Dlatego też w rozszerzeniu znajdziecie pełen skład Edycji Kolekcjonerskiej i trzeba przyznać, że prezentuje się ona iście królewsko. CD Projekt RED z pewnością zawstydził BioWare i tym razem.
Jak się zatem prezentuje ten róg obfitości?
- „Kurtka Vernona Roche” – garść pikseli. Dodatek, którego osobiście nienawidzę, ale szczęśliwie dalsza zawartość jest smaczniejsza. Jeden z najlepszych przedmiotów w grze, który znacząco podniesie nasze umiejętności w walce mieczem.

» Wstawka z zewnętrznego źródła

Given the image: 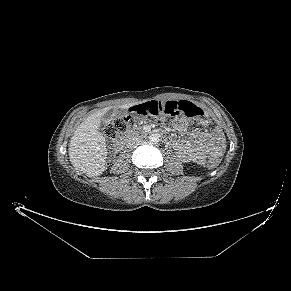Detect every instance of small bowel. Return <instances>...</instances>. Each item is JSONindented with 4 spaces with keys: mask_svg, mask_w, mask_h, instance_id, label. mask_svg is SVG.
<instances>
[{
    "mask_svg": "<svg viewBox=\"0 0 291 291\" xmlns=\"http://www.w3.org/2000/svg\"><path fill=\"white\" fill-rule=\"evenodd\" d=\"M201 125H206L199 120ZM175 131L183 136L187 133V122L184 119L173 121ZM225 140L220 129L215 128L209 132H201L190 139L181 138L175 141V149L178 157L186 162L205 164L207 158L218 160L224 150Z\"/></svg>",
    "mask_w": 291,
    "mask_h": 291,
    "instance_id": "small-bowel-1",
    "label": "small bowel"
}]
</instances>
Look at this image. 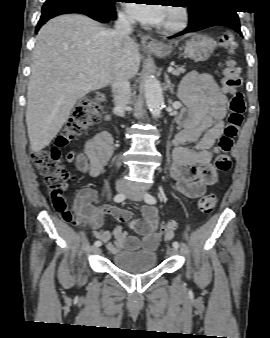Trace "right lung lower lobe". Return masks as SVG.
Here are the masks:
<instances>
[{"label": "right lung lower lobe", "mask_w": 270, "mask_h": 338, "mask_svg": "<svg viewBox=\"0 0 270 338\" xmlns=\"http://www.w3.org/2000/svg\"><path fill=\"white\" fill-rule=\"evenodd\" d=\"M65 13L84 14L102 23H106L111 18H115L116 16L114 5L102 6L97 4H89L85 2L45 3L42 7V15L37 24L36 33L38 32L40 27L43 24H45L50 18Z\"/></svg>", "instance_id": "1"}]
</instances>
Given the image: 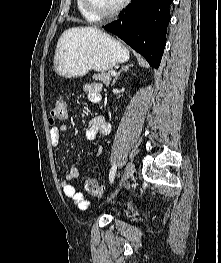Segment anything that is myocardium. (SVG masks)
Listing matches in <instances>:
<instances>
[{
  "instance_id": "1",
  "label": "myocardium",
  "mask_w": 221,
  "mask_h": 263,
  "mask_svg": "<svg viewBox=\"0 0 221 263\" xmlns=\"http://www.w3.org/2000/svg\"><path fill=\"white\" fill-rule=\"evenodd\" d=\"M129 0H122L120 4L113 10L107 12H98L90 4L89 0H82L84 9L95 19H107L118 15L128 4Z\"/></svg>"
}]
</instances>
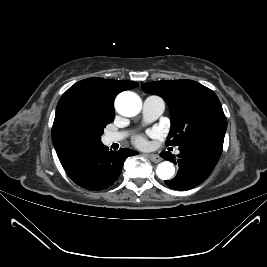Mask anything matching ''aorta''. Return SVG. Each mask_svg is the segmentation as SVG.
I'll use <instances>...</instances> for the list:
<instances>
[{"label": "aorta", "instance_id": "obj_1", "mask_svg": "<svg viewBox=\"0 0 267 267\" xmlns=\"http://www.w3.org/2000/svg\"><path fill=\"white\" fill-rule=\"evenodd\" d=\"M115 106L119 114L126 117H133L140 112L142 101L137 94L126 91L117 96ZM174 173L175 167L169 161L159 163L156 168V174L162 180H169L173 177Z\"/></svg>", "mask_w": 267, "mask_h": 267}]
</instances>
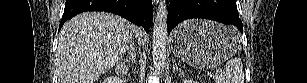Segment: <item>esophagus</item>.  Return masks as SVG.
<instances>
[{"label":"esophagus","instance_id":"1","mask_svg":"<svg viewBox=\"0 0 307 83\" xmlns=\"http://www.w3.org/2000/svg\"><path fill=\"white\" fill-rule=\"evenodd\" d=\"M159 0H153L154 5L156 6L158 4Z\"/></svg>","mask_w":307,"mask_h":83}]
</instances>
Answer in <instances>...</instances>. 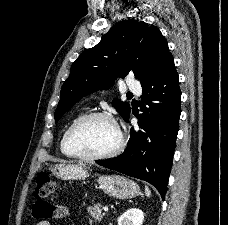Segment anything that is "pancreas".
I'll return each mask as SVG.
<instances>
[{"mask_svg": "<svg viewBox=\"0 0 228 225\" xmlns=\"http://www.w3.org/2000/svg\"><path fill=\"white\" fill-rule=\"evenodd\" d=\"M88 213H90L91 217L95 219V221H102V217H104L105 213H101V205H93V207H87Z\"/></svg>", "mask_w": 228, "mask_h": 225, "instance_id": "cf45deb5", "label": "pancreas"}]
</instances>
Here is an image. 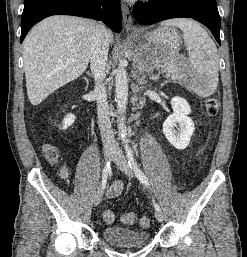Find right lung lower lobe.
I'll return each mask as SVG.
<instances>
[{
	"mask_svg": "<svg viewBox=\"0 0 247 257\" xmlns=\"http://www.w3.org/2000/svg\"><path fill=\"white\" fill-rule=\"evenodd\" d=\"M52 15H74L101 20L117 33L122 28L119 0H25L20 43L37 22Z\"/></svg>",
	"mask_w": 247,
	"mask_h": 257,
	"instance_id": "right-lung-lower-lobe-1",
	"label": "right lung lower lobe"
}]
</instances>
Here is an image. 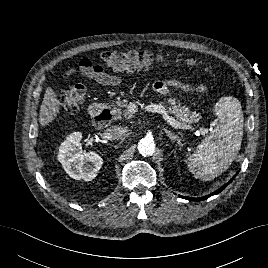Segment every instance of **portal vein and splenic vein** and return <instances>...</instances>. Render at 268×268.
Here are the masks:
<instances>
[{
    "instance_id": "18ae733b",
    "label": "portal vein and splenic vein",
    "mask_w": 268,
    "mask_h": 268,
    "mask_svg": "<svg viewBox=\"0 0 268 268\" xmlns=\"http://www.w3.org/2000/svg\"><path fill=\"white\" fill-rule=\"evenodd\" d=\"M130 109L134 111L136 109V106L133 104L130 105ZM143 110L145 112H152V113H159L163 116L165 121H167L168 124H170L172 127L177 128V129H189L190 127L185 124H181L180 122L176 121L172 116L168 114V110L159 104H149L146 105ZM200 131H203L206 133L208 130L207 129H200Z\"/></svg>"
}]
</instances>
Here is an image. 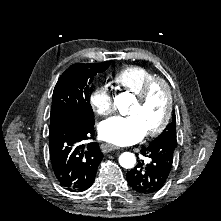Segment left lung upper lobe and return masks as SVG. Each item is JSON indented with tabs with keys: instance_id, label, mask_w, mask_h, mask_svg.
<instances>
[{
	"instance_id": "left-lung-upper-lobe-1",
	"label": "left lung upper lobe",
	"mask_w": 221,
	"mask_h": 221,
	"mask_svg": "<svg viewBox=\"0 0 221 221\" xmlns=\"http://www.w3.org/2000/svg\"><path fill=\"white\" fill-rule=\"evenodd\" d=\"M162 139H170L176 142V117L175 112L173 114L172 122L169 123L164 131L152 142H156Z\"/></svg>"
}]
</instances>
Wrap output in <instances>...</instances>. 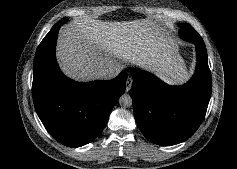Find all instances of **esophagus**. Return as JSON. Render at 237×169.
<instances>
[{"mask_svg":"<svg viewBox=\"0 0 237 169\" xmlns=\"http://www.w3.org/2000/svg\"><path fill=\"white\" fill-rule=\"evenodd\" d=\"M132 82H133V80H132V78L131 77H128L127 78V86H126V91L128 92L129 90H130V87H131V85H132Z\"/></svg>","mask_w":237,"mask_h":169,"instance_id":"obj_1","label":"esophagus"}]
</instances>
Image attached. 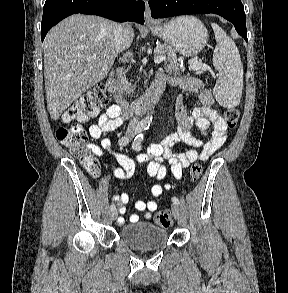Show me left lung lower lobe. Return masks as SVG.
Segmentation results:
<instances>
[{
  "label": "left lung lower lobe",
  "instance_id": "left-lung-lower-lobe-1",
  "mask_svg": "<svg viewBox=\"0 0 288 293\" xmlns=\"http://www.w3.org/2000/svg\"><path fill=\"white\" fill-rule=\"evenodd\" d=\"M151 16L164 18L186 14H218L232 22L247 41L244 6L241 0H149Z\"/></svg>",
  "mask_w": 288,
  "mask_h": 293
}]
</instances>
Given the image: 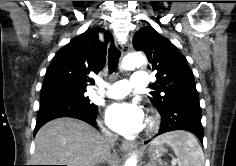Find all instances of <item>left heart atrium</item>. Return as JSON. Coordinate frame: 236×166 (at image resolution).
<instances>
[{
  "mask_svg": "<svg viewBox=\"0 0 236 166\" xmlns=\"http://www.w3.org/2000/svg\"><path fill=\"white\" fill-rule=\"evenodd\" d=\"M106 121L115 132L122 135H133L144 128L145 115L137 103L123 101L107 108Z\"/></svg>",
  "mask_w": 236,
  "mask_h": 166,
  "instance_id": "left-heart-atrium-1",
  "label": "left heart atrium"
}]
</instances>
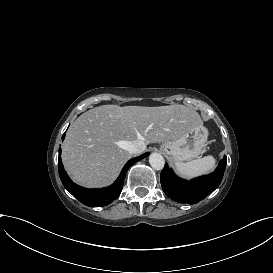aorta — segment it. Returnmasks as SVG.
I'll return each mask as SVG.
<instances>
[{"instance_id": "1", "label": "aorta", "mask_w": 273, "mask_h": 273, "mask_svg": "<svg viewBox=\"0 0 273 273\" xmlns=\"http://www.w3.org/2000/svg\"><path fill=\"white\" fill-rule=\"evenodd\" d=\"M149 163L153 169L161 170V169H163V167L165 165V160L161 154L152 153L149 156Z\"/></svg>"}]
</instances>
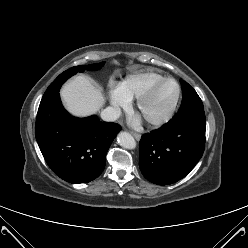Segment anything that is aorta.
I'll return each mask as SVG.
<instances>
[{
  "instance_id": "762f6f07",
  "label": "aorta",
  "mask_w": 248,
  "mask_h": 248,
  "mask_svg": "<svg viewBox=\"0 0 248 248\" xmlns=\"http://www.w3.org/2000/svg\"><path fill=\"white\" fill-rule=\"evenodd\" d=\"M117 141L120 146L126 149H134L136 147V141L128 132H121L118 134Z\"/></svg>"
}]
</instances>
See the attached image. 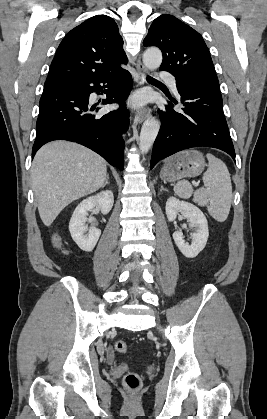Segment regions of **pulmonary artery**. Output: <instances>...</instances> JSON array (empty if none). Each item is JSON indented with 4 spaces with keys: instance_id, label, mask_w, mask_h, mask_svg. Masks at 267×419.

- Płyta DVD z filmem „Making of” – nuda!
- Oficjalny soundtrack.
- Mapa świata.
- Artbook.
- Popiersie Geralta – gadżet z serii tych mocno „nerdowskich”, acz intrygujących.
- Temerska Moneta.
- Zestaw do gry w kości.
- Trzy naklejki.
- Gra karciana wraz z instrukcją.
- Przeklęta moneta i pamflet.
- Dwie papierowe figurki.
Powiem tylko – wow! Cena? 130$ (ok. 375 zł.) – drogo, ale za tyle gadżetów, chyba jednak warto. Mam tylko nadzieje, że to nie jest jeden z tych cwanych żartów CD Projektu.